International meeting considers emerging food-safety risks
Friday 9 March 2007
Food safety experts from across Europe and the rest of the world attended a workshop in London this week to consider food incident prevention and horizon scanning to identify emerging food-safety risks.
The meeting, organised by the Food Standards Agency in co-operation with the European Food Safety Authority (EFSA), was attended by about 140 people.
It was organised to take the first steps in shaping a strategy on food incident prevention and to provide a first practical demonstration of co-operation between EFSA and Member States under their strategy on scientific co-operation and networking.
Keynote speakers from the food industry, Government and advisory bodies, and consumer organisations shared their experiences of the causes of food incidents and outlined measures they have in place to ensure the safety and quality of the food supply.
The workshop identified a large number of suggestions for future work:
- There was broad agreement that fostering and maintaining trust between all stakeholders was vital and that devoting sufficient resource to this was very important.
- A recurring theme was how data and intelligence can be used to maximum effect to help identify emerging issues. Given the complexity of the food supply network this data is currently held in many disparate locations. Mechanisms are needed to pool this data while respecting the commercial confidentiality of some data sources.
- Effective horizon scanning needs personal contact as much as good databases of information.
- Greater collaboration at the national, European and international level is needed to avoid duplication of testing and auditing, to make the best use of finite resources.
- There should be more sharing of experience between food authorities to identify and consolidate good practice and develop more consistent risk-management approaches.
- Revisiting traceability requirements – is the current one-up one-down system sufficient? One-up one-down traceability requires each business in the food chain, for every batch of product made or sold, to keep records of suppliers and distributors. In theory, by putting all these steps together any raw material or ingredient can be traced.
- There was a need to put the earned autonomy concept into practice. This would mean that companies proving good performance including product safety, testing and good management, may incur fewer inspections allowing authorities to devote efforts on companies performing less well or that are less trusted.
- A recognition that stakeholder engagement with the media could be improved.
- The idea of creating space for uninhibited discussion of potential issues with regulators, before decisions are taken, needs to be explored.
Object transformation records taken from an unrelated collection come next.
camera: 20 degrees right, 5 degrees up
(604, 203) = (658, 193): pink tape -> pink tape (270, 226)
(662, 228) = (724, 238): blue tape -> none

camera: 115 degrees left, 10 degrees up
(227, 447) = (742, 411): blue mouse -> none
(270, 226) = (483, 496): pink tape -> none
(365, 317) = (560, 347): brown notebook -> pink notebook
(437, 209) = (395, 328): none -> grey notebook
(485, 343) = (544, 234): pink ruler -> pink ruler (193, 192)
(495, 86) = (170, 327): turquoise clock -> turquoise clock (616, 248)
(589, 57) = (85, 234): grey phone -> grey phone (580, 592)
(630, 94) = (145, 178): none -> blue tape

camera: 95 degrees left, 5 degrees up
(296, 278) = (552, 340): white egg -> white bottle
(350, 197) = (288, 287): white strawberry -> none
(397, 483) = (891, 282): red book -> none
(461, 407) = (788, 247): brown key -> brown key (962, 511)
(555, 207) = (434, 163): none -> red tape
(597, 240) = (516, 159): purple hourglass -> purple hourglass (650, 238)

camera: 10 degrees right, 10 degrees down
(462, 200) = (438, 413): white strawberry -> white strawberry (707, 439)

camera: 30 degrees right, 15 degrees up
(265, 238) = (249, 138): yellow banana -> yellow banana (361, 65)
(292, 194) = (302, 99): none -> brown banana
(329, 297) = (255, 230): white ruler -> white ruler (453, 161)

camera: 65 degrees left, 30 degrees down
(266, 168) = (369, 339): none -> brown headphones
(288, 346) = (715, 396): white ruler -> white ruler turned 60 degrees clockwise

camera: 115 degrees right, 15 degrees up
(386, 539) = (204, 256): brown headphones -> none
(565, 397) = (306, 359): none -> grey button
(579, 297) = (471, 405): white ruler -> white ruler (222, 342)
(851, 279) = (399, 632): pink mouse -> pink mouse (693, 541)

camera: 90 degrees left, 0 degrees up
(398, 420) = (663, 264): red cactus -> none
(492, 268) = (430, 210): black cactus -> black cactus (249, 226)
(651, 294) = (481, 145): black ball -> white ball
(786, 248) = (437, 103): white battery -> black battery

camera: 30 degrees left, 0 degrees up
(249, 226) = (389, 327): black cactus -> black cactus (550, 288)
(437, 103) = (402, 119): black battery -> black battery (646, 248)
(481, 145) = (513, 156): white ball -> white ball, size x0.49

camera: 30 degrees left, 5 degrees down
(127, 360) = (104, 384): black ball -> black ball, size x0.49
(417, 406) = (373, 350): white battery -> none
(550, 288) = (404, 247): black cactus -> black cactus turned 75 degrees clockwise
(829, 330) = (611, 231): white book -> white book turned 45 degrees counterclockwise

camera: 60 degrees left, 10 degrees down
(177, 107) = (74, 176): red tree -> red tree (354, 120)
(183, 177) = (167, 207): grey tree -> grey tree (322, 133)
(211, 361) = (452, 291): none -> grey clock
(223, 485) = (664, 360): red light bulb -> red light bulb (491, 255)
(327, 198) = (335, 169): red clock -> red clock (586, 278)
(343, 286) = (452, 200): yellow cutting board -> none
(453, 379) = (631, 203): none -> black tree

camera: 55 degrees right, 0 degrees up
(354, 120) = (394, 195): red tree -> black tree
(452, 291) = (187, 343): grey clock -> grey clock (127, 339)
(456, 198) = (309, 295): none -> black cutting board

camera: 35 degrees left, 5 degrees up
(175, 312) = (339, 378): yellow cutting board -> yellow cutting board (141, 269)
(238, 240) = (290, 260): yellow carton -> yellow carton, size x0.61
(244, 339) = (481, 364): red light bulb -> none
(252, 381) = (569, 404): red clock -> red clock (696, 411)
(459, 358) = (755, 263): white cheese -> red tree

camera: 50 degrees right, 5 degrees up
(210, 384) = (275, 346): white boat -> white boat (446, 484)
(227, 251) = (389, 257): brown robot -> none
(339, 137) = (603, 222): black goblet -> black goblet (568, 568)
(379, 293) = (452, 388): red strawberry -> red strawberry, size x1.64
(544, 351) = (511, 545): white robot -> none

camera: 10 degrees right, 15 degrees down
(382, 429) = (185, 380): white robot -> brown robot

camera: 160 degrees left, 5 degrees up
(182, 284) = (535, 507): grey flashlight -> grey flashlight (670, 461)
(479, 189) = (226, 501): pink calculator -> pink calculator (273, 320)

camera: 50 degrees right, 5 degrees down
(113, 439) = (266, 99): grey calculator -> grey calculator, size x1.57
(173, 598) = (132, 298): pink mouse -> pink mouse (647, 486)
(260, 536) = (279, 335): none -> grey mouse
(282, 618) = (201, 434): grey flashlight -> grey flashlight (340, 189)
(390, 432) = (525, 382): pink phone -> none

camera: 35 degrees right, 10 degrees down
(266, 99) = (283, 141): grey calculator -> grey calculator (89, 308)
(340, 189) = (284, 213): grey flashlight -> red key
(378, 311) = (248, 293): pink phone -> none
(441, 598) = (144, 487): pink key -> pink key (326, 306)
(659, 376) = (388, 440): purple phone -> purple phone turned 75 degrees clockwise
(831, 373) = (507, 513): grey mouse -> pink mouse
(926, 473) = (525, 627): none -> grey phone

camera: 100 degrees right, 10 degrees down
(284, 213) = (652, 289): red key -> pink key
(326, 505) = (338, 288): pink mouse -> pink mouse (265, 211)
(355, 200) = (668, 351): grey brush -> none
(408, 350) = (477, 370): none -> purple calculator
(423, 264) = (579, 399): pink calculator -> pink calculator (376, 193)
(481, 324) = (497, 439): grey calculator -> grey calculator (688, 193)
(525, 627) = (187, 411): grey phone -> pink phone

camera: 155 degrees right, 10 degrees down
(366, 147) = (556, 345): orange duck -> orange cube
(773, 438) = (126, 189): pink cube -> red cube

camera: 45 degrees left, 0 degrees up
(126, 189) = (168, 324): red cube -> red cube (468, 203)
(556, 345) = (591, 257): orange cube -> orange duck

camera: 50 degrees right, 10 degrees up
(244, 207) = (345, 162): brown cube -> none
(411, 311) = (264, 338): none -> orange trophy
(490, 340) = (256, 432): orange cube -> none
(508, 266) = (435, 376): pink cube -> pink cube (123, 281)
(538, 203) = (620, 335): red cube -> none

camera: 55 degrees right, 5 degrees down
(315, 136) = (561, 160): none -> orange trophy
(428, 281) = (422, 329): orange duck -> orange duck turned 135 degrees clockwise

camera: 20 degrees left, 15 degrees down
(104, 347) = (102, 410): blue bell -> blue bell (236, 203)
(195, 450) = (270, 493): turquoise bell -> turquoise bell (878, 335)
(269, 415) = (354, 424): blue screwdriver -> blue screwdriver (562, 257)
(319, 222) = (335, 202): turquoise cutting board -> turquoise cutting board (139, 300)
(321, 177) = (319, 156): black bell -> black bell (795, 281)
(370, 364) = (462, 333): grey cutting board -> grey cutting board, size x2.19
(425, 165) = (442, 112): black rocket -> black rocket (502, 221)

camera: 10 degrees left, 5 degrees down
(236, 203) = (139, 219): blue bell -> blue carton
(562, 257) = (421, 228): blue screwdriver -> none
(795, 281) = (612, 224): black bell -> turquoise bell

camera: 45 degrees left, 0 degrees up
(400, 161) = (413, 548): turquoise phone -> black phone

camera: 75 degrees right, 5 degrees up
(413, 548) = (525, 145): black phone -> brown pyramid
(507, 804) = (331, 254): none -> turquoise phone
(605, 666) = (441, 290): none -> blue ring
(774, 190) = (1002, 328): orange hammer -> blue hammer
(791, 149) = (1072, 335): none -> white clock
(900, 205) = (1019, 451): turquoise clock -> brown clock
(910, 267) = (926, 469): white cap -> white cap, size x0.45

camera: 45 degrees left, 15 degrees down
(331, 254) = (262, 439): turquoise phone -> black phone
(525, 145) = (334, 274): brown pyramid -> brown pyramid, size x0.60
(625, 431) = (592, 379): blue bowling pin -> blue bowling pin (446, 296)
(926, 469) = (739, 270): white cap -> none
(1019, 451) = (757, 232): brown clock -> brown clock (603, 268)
- Involving the food industry as equal partners in research initiatives such as horizon scanning needs to be explored. Research should also include social science.
Some areas identified as subjects for possible future research include:
- forecasting consumer trends and technological developments
- examining the effectiveness of training in food handling and safety, and overcoming language and cultural barriers and the challenges posed by high staff turnover in some industries
- reducing food fraud
- developing strategies for dealing with low levels of chemicals in food.
- linking horizon scanning work to surveillance
A full report of the workshop will be produced shortly.